The definition of success matches with what they have prioritized as values. In many conversations with fellow females, it’s our bodies. We prioritize our image often, and there’s no place to list it under accomplishments so we feel unaccomplished at the thing we’ve spent much energy trying to obtain. And so then finding success is like finding your other favorite shoe in the closet. You know it’s there, but it’s okay if you don’t put your hand on it, until it’s absolutely time to. In reality, this elusive success you’re seeking is autonomy, mastery and purpose, maybe at first for yourself and then for the world. And you get there by seeing another human being and instead of mirroring as an attempt to hack intimacy, you really saw them distinctly, which helped you see yourself distinctly. Consequently, that’s how you’re going to move from empathy to equity. Like hidden train stops, there is something beyond thinking about others and their trials with empathy, there’s the revelation of how you move from that place shifted perspective in a way that addresses a core shared need.

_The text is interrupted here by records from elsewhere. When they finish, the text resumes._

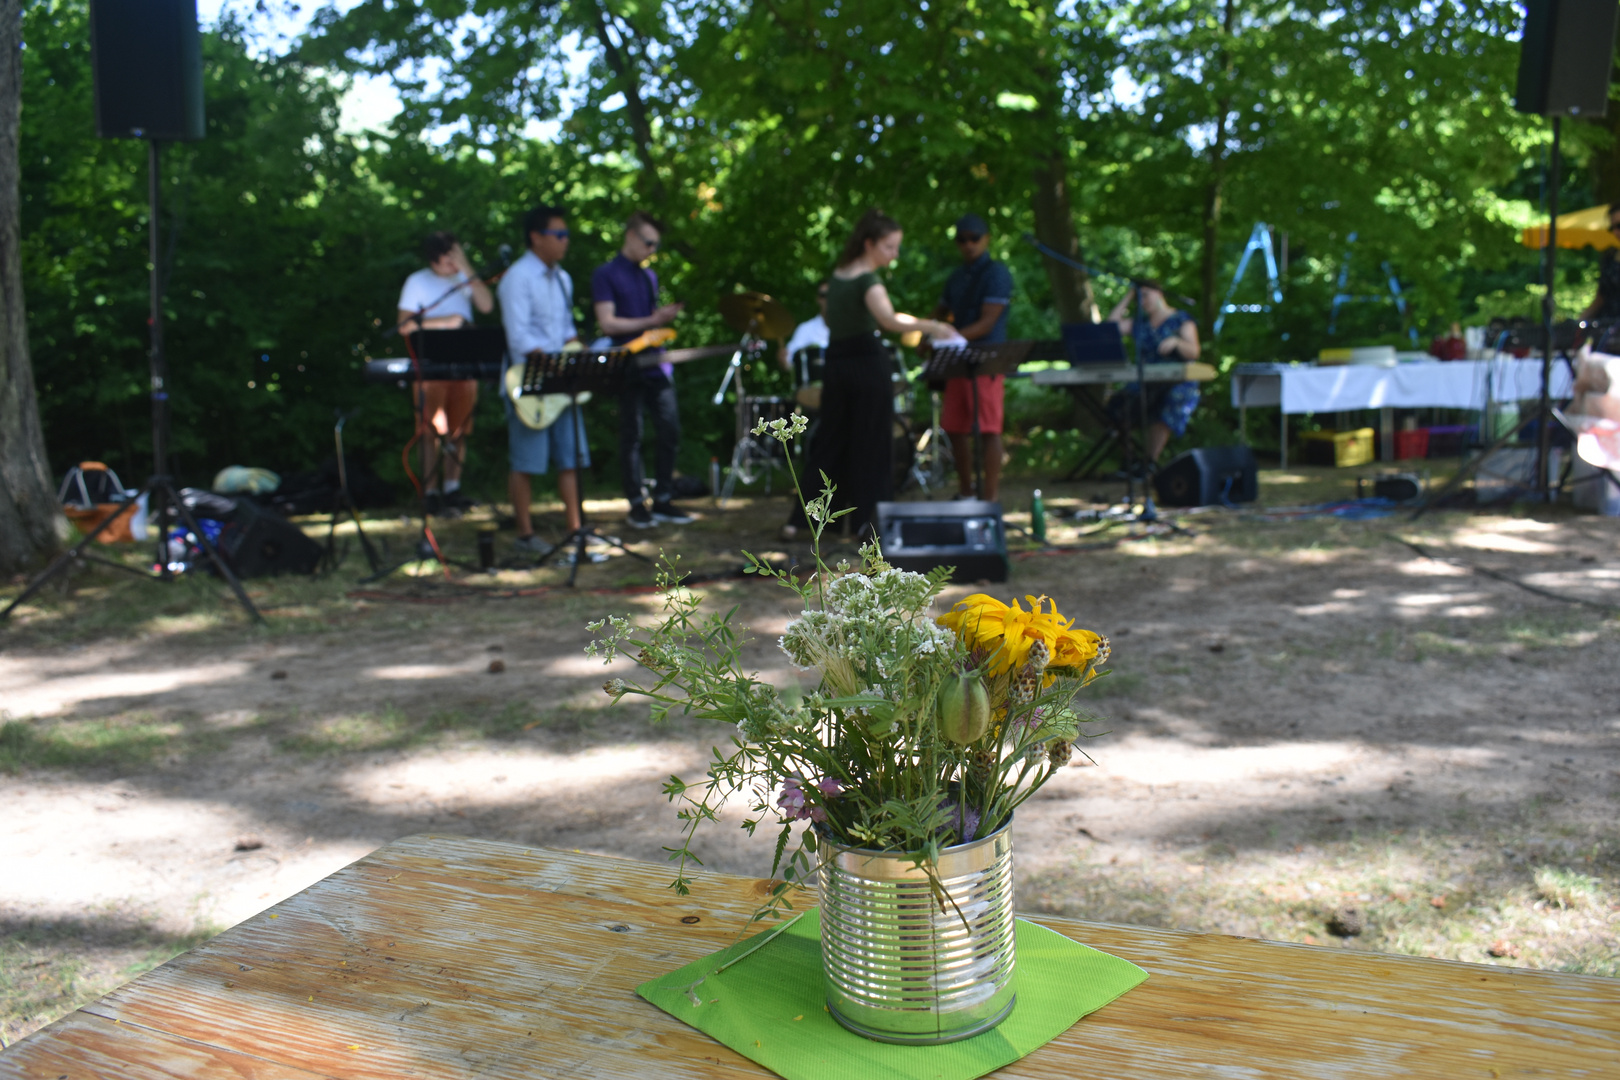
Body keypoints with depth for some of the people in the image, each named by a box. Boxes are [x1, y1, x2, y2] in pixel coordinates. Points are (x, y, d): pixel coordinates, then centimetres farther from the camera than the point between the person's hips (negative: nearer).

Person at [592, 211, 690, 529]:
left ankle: (662, 500, 12)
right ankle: (637, 505, 8)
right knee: (631, 436, 0)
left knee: (670, 431, 2)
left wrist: (665, 315, 6)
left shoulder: (649, 276, 18)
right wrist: (650, 321, -15)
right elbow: (607, 324, -12)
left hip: (657, 364, 6)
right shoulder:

Speaking of success, what does the word mean to you?
I put myself on the program I mentioned above. I had to realize what was important to me as evidenced by choices I’d made and not this idea in my mind that’s well influenced by society and flat. So my evolving definition of success has to do with strengthening myself spiritually, making sure this message makes it to as many people as possible, and hearing others stories allowing them to change me. I feel like the good version of Maxwell Lord in Wonder Woman who learned what people knew by granting their wishes in a pursuit of personal enhancement. Ego mastery and acknowledgement are up there as well. This year, having my work featured in an exhibit helped me explore these themes as they were demonstrated by a mission trip to East Africa, during which I saw the only mission was to see the shared humanity in the Rwandians that I encountered. See their history, their present, and where our trajectories have converged.
What’s next for you?
I’m planning a series of interviews on healing by those that have overcome major injustices. Rwandians from a genocide, South Africans from apartheid and partnering with Florida State University and Stevenson University to explore the criminal justice system regarding re-entry as it relates to the victims family, and the returning citizens family, with the premise that the effort could reduce recidivism. This inquiry could inform the modern conversations around the questions being asked with Critical Race Theory around re-imagining history without destroying advancements in unification established by the Civil Rights movement. I’m also promoting a written design project called “I Humbly Submit” which guides readers through 28 affirmations of belongingness.